Innate immunity in Staphylococcus aureus arthritis and sepsis

Abstract

Bacterial arthritis is a severe, rapidly progressing erosive disease with high morbidity and mortality. Staphylococcus aureus is the most common causative bacterium. Granulocytes together with cells from the monocyte/macrophage lineage, are the earliest leukocytes entering the synovial tissue in response to invading staphylococci.

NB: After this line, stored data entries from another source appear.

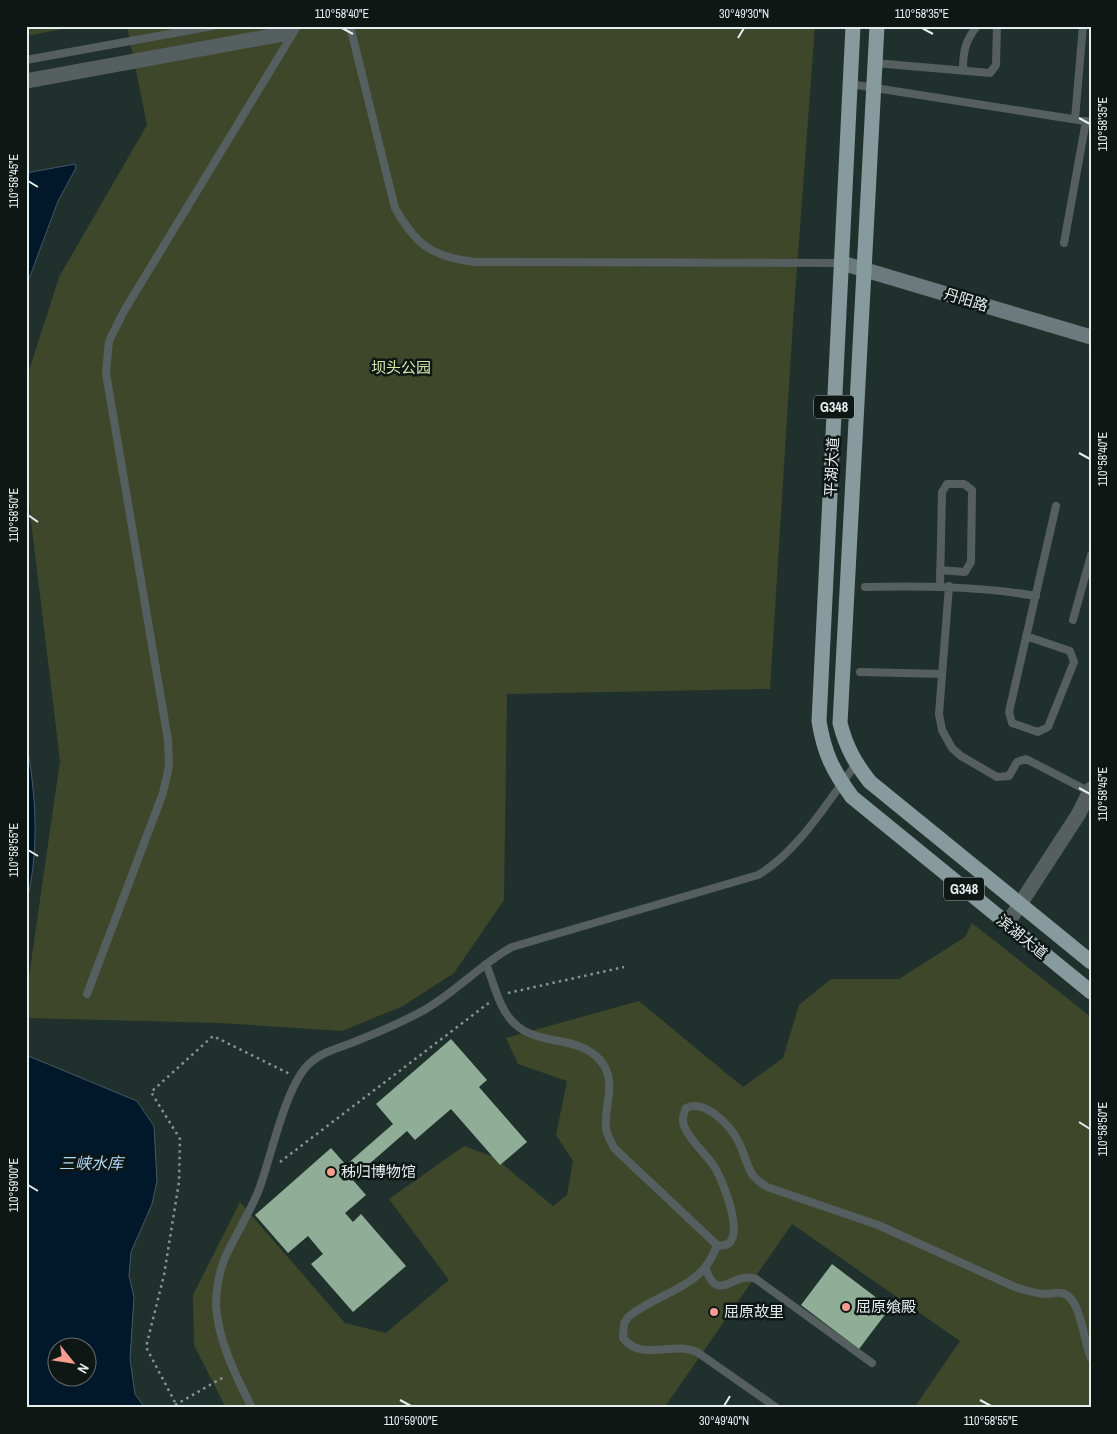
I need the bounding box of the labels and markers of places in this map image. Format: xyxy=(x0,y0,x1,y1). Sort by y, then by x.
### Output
place label: 秭归博物馆 xyxy=(341,1161,416,1182)
marker: 秭归博物馆 xyxy=(325,1166,337,1178)
place label: 屈原飨殿 xyxy=(856,1296,916,1317)
place label: 屈原故里 xyxy=(724,1301,784,1322)
marker: 屈原飨殿 xyxy=(840,1301,852,1313)
marker: 屈原故里 xyxy=(708,1306,720,1318)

The recruitment of leukocytes from the vasculature and their extravasation into tissues is critical for a successful host response to infectious agent, but excessive acculmulation of leukocytes may also cause pathology. The role of granulocytes and macrophages in a model of haematogenously acquired S. aureus arthritis and sepsis was investigated. Phagocytosis by neutrophils recruited in the initial stage of S. aureus infection was found to be critical to the outcome of staphylococcal infection, since mice depleted of granulocytes prior to bacterial inoculation exhibited high mortality rate and severe arthritis. Cells of the monocytic lineage exerted a dual role in staphylococcal infection. Induced monocytopenia in S. aureus-infected mice resulted in (a) less severe arthritis, probably due to lower production of proinflammatory cytokines and (b) increased mortality, as a result of a diminished capacity to eliminate bacteria. Granulocyte-macrophage colony-stimulating factor (GM-CSF) is a cytokine promoting synthesis and maturation of phagocytic cells. GM-CSF treatment of S. aureus infected mice did not ameliorate arthritis. Our results indicate that excessive amount of GM-CSF is not beneficial in septic arthritis, possibly due to exaggerated in situ activation of phagocytic cells resulting in increased joint inflammation. The interactions between adhesion molecules on endothelial cells and their ligands on leukocytes are critical for their subsequent extravasation leading to joint inflammation. Blocking the adhesion molecules ICAM-1, and P-and L-selectins in infected mice resulted in delayed recruitment of leukocytes, leading to less severe and frequent arthritis. However, the same treatment gave rise to a less efficient phagocytosis and clearance of bacteria, resulting in higher mortality rates. This thesis provides an insight into how specific components of the innate immune system act in inflammatory diseases such as arthritis and how prophylactic and therapeutic treatments might be developed to reduce mortality and joint destruction in infected individuals.